Gesture Annotation: Tools and Data


The empirical study of the role of gesture in natural language requires large sets of linguistic data, annotated with gestural descriptions. Our goal is for this page to become a centralized listing of tools and data which can aid in this empirical study. This work is supported, in part, by the Linguistic Data Consortium, The TalkBank project, and ISLE: International Standards in Language Engineering.

Please send updates to Craig Martell.


Index
Anvil CHILDES/CLAN FORM MacShapa Media Streams MediaTagger SignStream syncWRITER Transana VISLab

Key
C: an online corpus of textual data
V: an online corpus including video recordings
T: an available tool for creation, display or search
P: there is a citeable paper which documents the system
R: any other kind of resource such as a web page, a professional association, a new project, a classification system, etc


Note: the title of each section gives the primary hyperlink

Gesture Resources
TP Anvil: Annotation of Video and Language Data (Michael Kipp)
Anvil is a Java-based tool which permits multilayered annotation of video with gesture, posture, and discourse information. The tags used can be freely specified, and can easily be hierarchically arranged. Anvil requires the Java Media Framework, and should run on Solaris, Windows and (possibly) Linux. Video format is quicktime and AVI. Data storage and exchange is XML. It is freely available to the research community if you email the author.
C FORM: A Kinematic Gesture-Annotation Scheme (Craig Martell)
FORM is a gesture annotation scheme designed to capture the kinematic information in gesture from videos of speakers. The FORM project is currently building a detailed database of gesture-annotated videos stored in Annotation Graph format. This will allow the gestural information to be augmented with other linguistic information, like parse-tress of the sentences accompanying the gestures, discourse structure, intonation information, etc.

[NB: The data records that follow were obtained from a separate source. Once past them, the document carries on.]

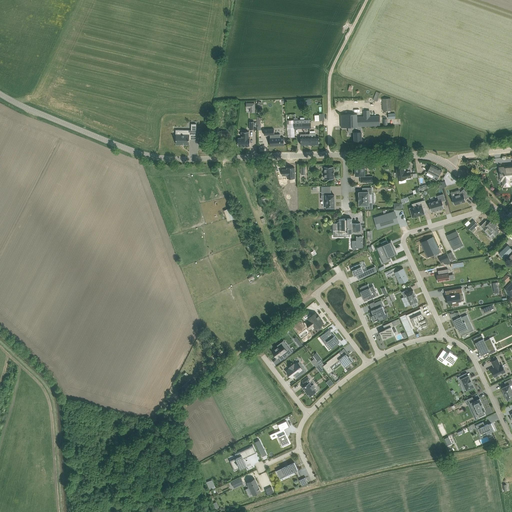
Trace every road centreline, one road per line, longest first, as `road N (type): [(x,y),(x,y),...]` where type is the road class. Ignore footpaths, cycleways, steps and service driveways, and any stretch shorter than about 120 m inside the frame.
road 1 (tertiary): [(344,155),(139,154),(0,93)]
road 2 (track): [(314,293),(171,414),(211,511)]
road 3 (track): [(230,511),(511,437)]
road 4 (residential): [(379,355),(342,273),(314,293),(368,362)]
road 5 (residential): [(492,206),(403,242),(442,337)]
road 6 (track): [(367,0),(331,70),(329,155)]
road 7 (residential): [(511,437),(474,360),(442,337)]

FORM encodes the "phonetics" of gesture by giving geometric descriptions of location and movement of the right and left arms and hands, the torso and the head. Other kinematic information like effort and shape are also recorded.

Currently, FORM uses Anvil, but they are developing FORMTool, their own open-sourced gesture annotation tool. This tool will be of use to anyone wanting to encode linguistic information from videos in Annotaiton Graph format.

CTP CHILDES/CLAN: Child Language Data Exchange System/Child Language Analysis (Brian MacWhinney)
The CHILDES/CLAN system is a suite of tools for studying conversational interactions--including those for coding and analyzing transcripts and a system for linking these transcripts to digitized audio and video. CLAN supports both CHAT and CA (Converstational Analysis) notation, with alignment of text with video at the phrase level. There is an extensive online tutorial, as well as downloadable documentation. CLAN is available for both Windows and Mac. [NSF Award, MacArthur Foundation Award, National Institutes of Health Award]
TP MacSHAPA (Penelope Sanderson)
[This project does not seem to be active, however Dr. Sanderson is happy to help users or inquirers "as resources allow."] According to Justine Cassell, MIT Media Labs, MacSHAPA is a flexible video-annotation tool which supports user-defined coding schemes, has a shared-time line for all events, and comes with good search and statistical routines. And, it allows the user to output the data directly into a spreadsheet or SPSS, so that quantatative analyses can be done immediately.

MacSHAPA controls either high-end Panasonic or JVC VCRs, or it (v1.1) can work with Quicktime files.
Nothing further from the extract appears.